**Work task**
Among the entries below, how many lines have the string "Photos" in them? Only the number should be given.

[Collected data]
Start of Block

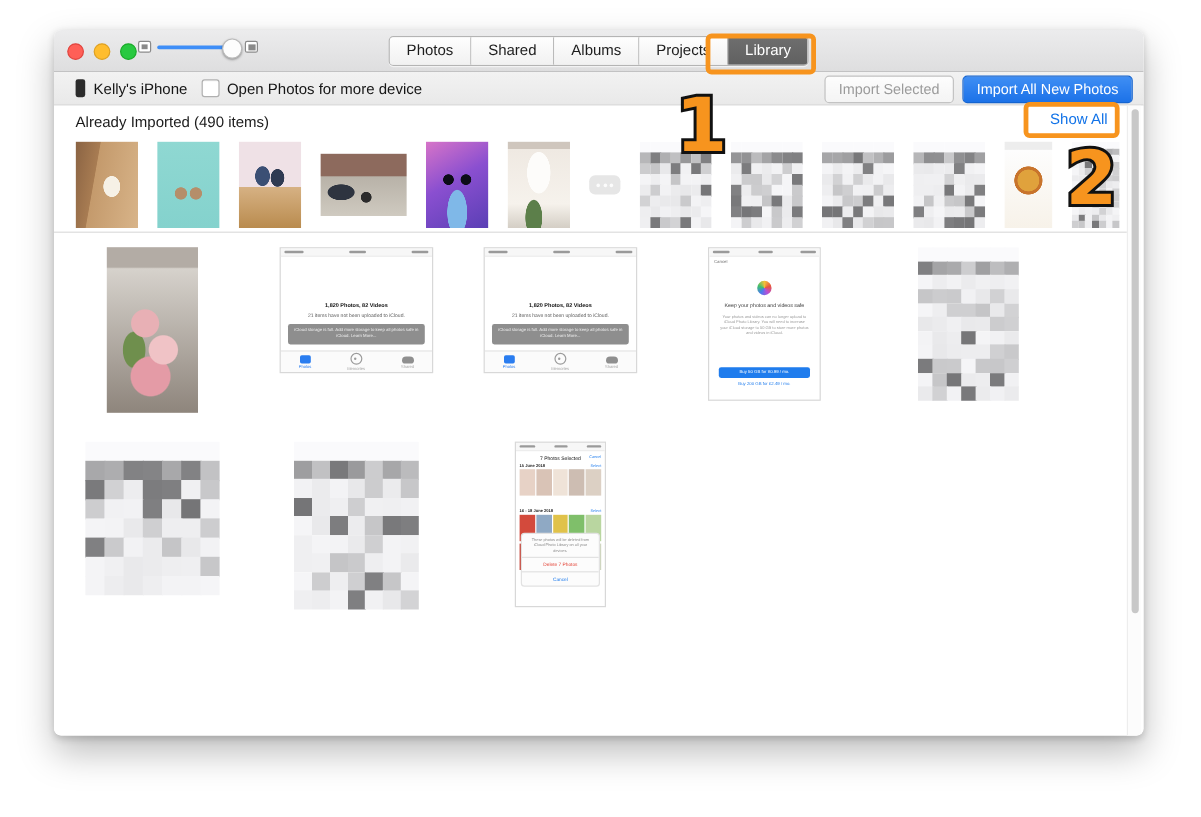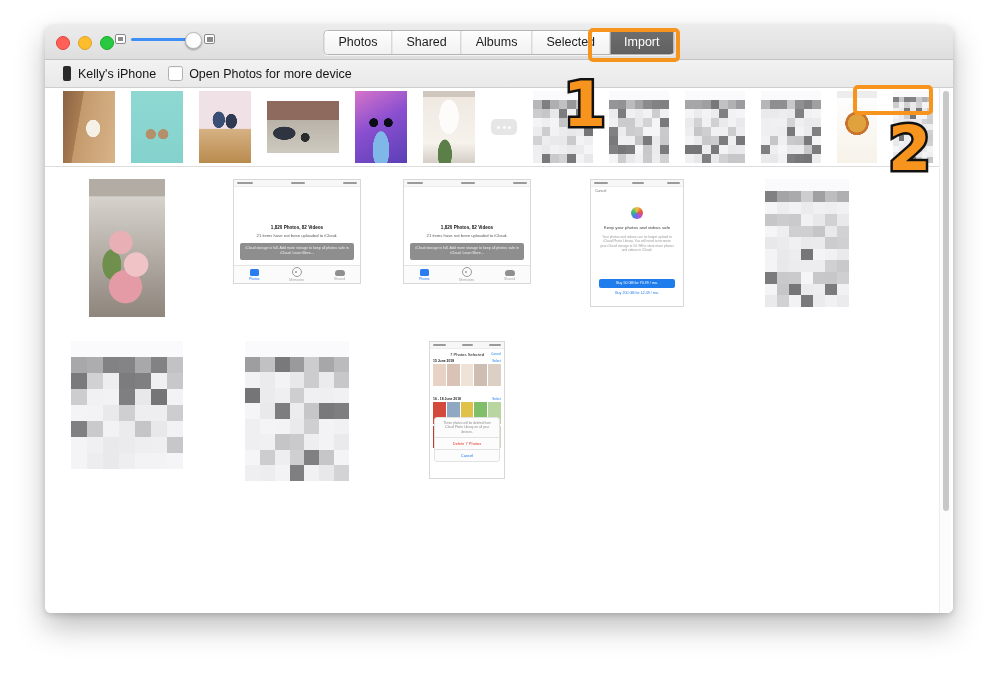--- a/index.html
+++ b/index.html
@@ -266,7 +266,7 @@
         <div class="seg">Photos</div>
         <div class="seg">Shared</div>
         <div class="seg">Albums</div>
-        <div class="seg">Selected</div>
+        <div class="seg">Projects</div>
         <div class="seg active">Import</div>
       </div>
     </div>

End of Block
Start of Block

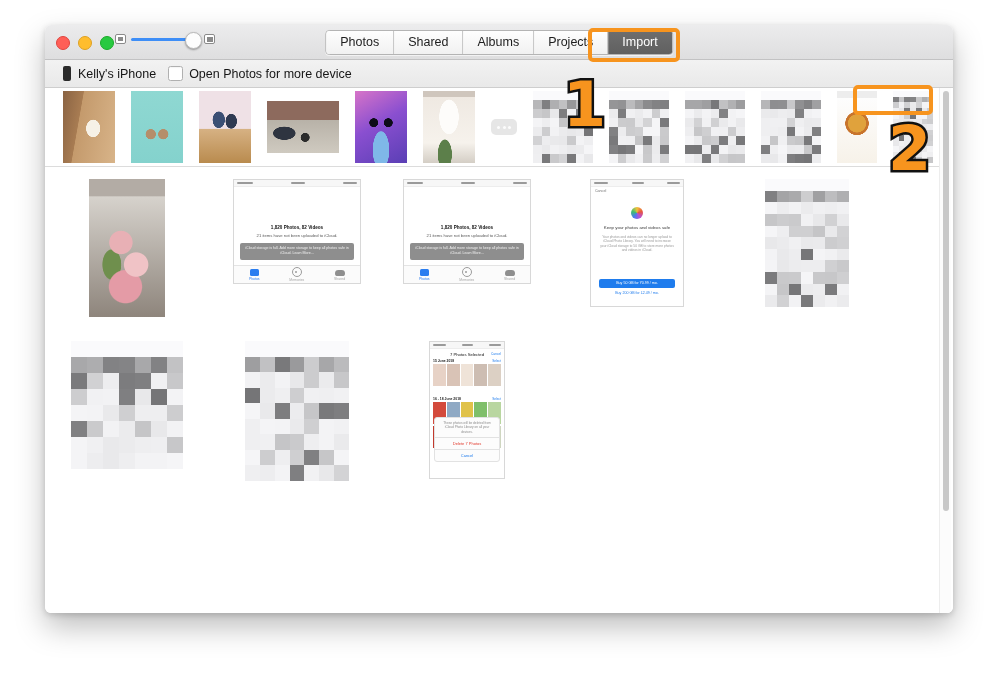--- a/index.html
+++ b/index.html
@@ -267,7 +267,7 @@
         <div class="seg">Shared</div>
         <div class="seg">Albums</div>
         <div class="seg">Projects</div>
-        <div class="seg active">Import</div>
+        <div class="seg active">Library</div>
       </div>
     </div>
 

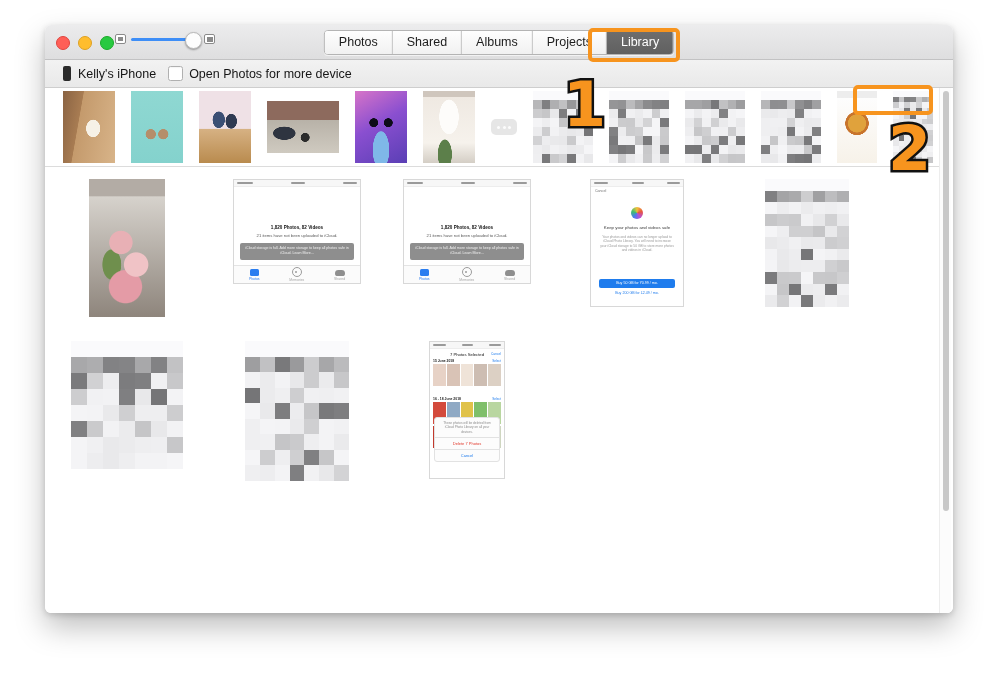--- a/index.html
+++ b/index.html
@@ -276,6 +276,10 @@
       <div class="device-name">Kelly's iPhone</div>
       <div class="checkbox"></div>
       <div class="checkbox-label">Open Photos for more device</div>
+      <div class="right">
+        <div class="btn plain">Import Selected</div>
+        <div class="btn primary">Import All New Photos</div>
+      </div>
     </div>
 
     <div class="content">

End of Block

**Task result**
3